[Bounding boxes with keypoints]
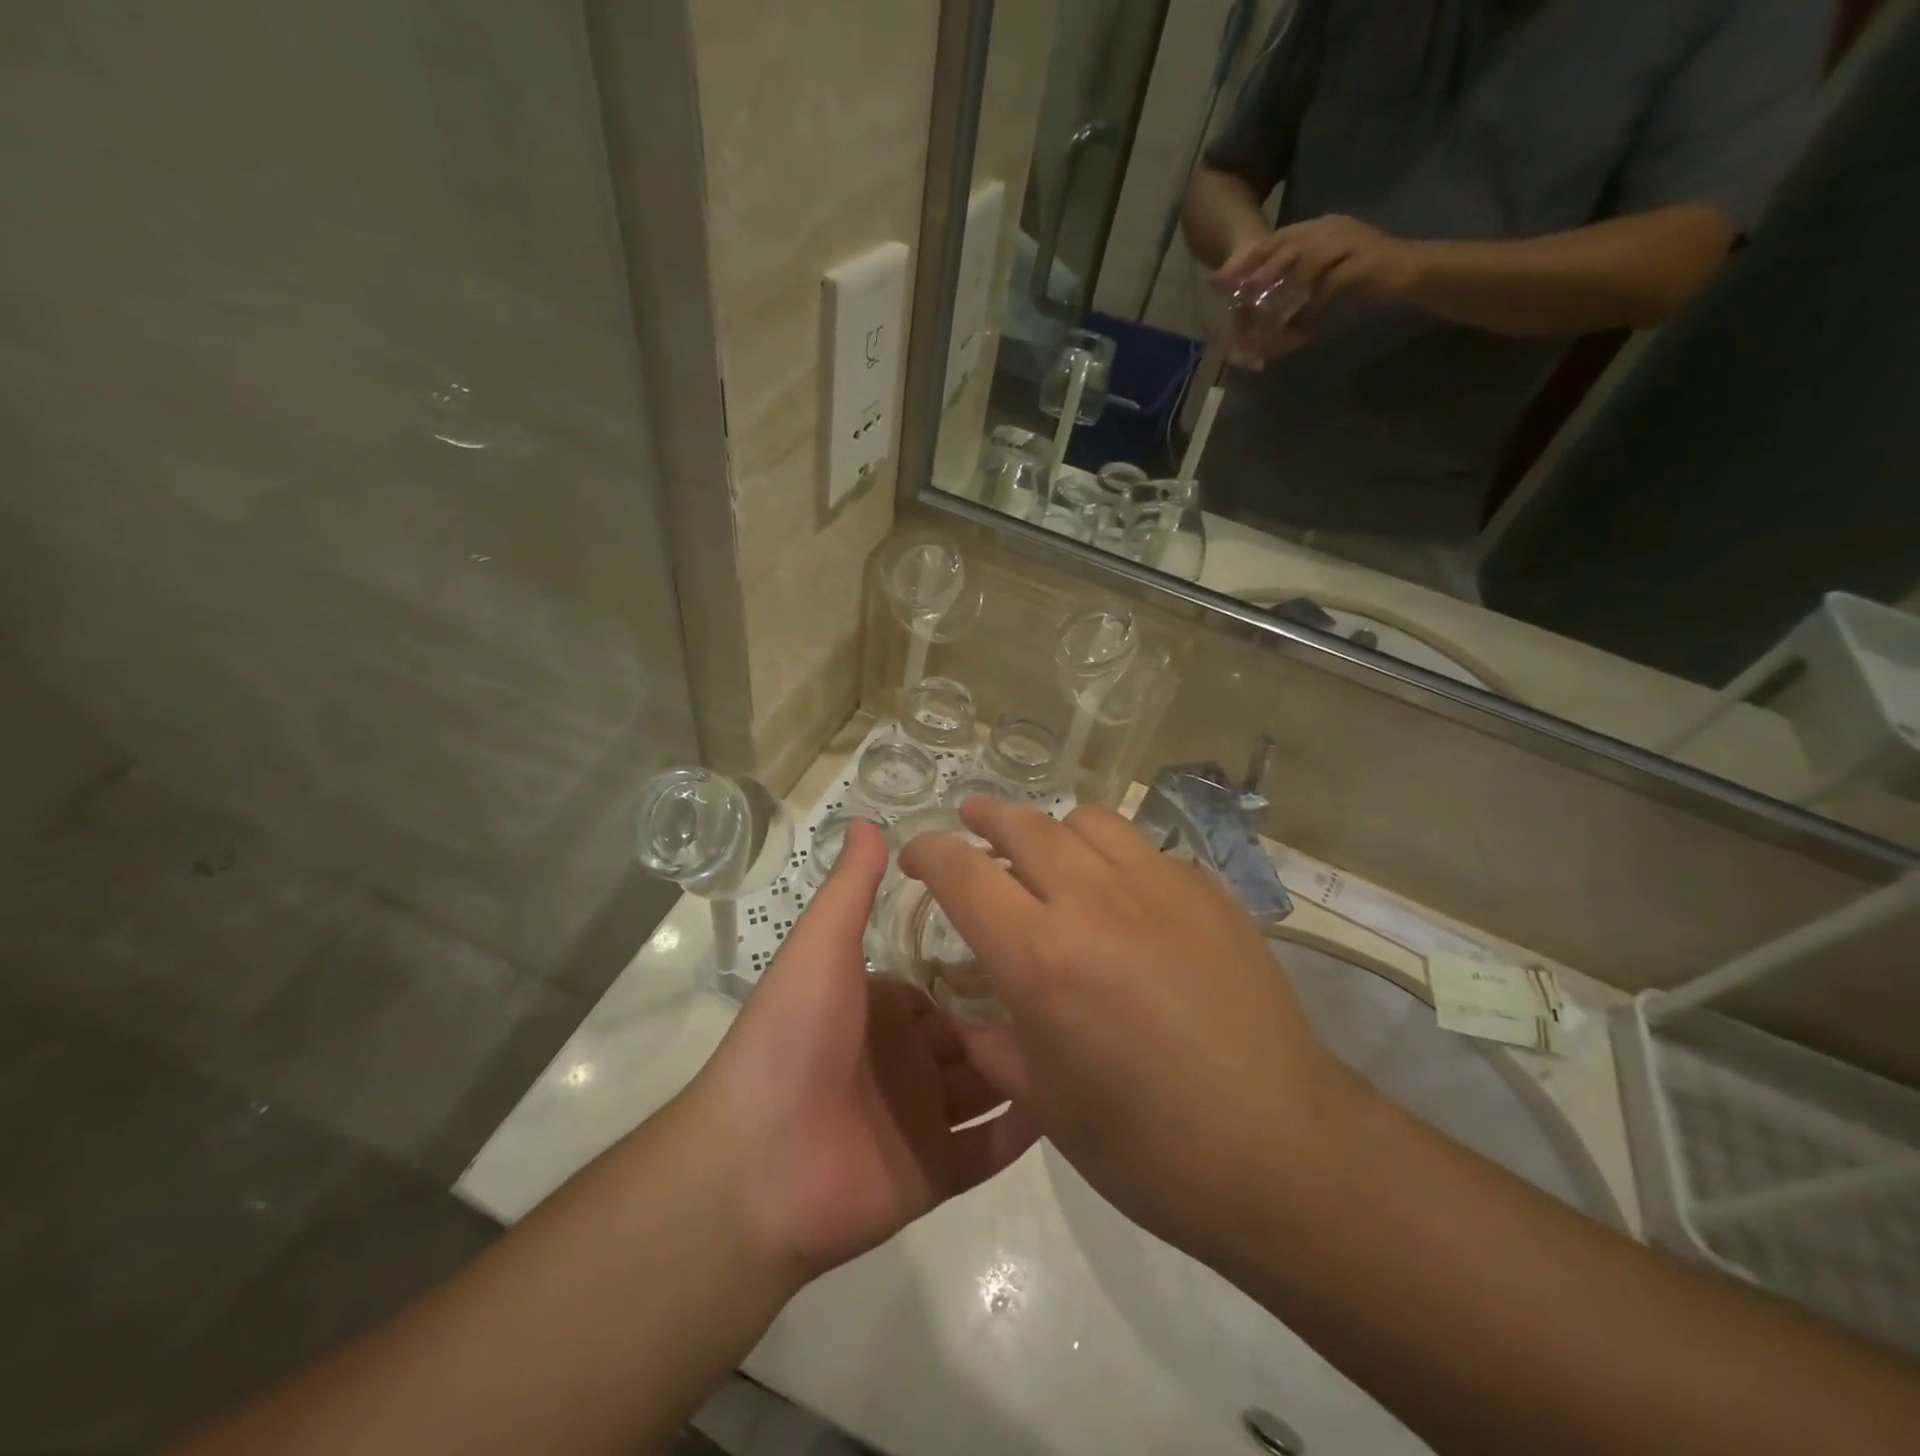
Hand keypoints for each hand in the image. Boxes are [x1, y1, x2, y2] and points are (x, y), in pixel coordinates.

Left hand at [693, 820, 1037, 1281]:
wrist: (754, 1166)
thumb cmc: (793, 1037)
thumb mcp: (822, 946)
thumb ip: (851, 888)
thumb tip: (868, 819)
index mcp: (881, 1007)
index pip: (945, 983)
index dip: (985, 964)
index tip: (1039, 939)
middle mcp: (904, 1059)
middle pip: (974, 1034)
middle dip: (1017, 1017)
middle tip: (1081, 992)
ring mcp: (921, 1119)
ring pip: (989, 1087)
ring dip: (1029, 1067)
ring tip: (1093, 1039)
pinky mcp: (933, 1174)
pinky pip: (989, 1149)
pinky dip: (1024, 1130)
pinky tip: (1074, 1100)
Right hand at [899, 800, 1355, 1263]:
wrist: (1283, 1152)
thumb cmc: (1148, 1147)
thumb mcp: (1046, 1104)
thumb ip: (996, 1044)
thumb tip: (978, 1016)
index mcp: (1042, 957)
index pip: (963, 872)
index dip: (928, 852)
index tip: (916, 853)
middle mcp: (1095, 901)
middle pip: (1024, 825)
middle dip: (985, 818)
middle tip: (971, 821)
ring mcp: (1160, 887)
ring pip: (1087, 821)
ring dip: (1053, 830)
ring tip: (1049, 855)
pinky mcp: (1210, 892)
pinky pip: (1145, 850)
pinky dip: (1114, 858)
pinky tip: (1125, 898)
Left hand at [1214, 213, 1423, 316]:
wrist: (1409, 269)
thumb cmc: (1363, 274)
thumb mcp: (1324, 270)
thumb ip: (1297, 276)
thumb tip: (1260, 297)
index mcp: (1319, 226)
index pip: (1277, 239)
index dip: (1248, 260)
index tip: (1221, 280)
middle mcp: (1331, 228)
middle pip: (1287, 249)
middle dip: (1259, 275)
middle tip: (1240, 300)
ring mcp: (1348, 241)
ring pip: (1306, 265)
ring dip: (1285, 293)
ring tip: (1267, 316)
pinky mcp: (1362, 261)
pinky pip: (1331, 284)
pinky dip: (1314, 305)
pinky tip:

→ ACTIVITY: Your answer should be a single number: the count of lines in the entries that hold the string "thumb".

→ TASK RESPONSE: 12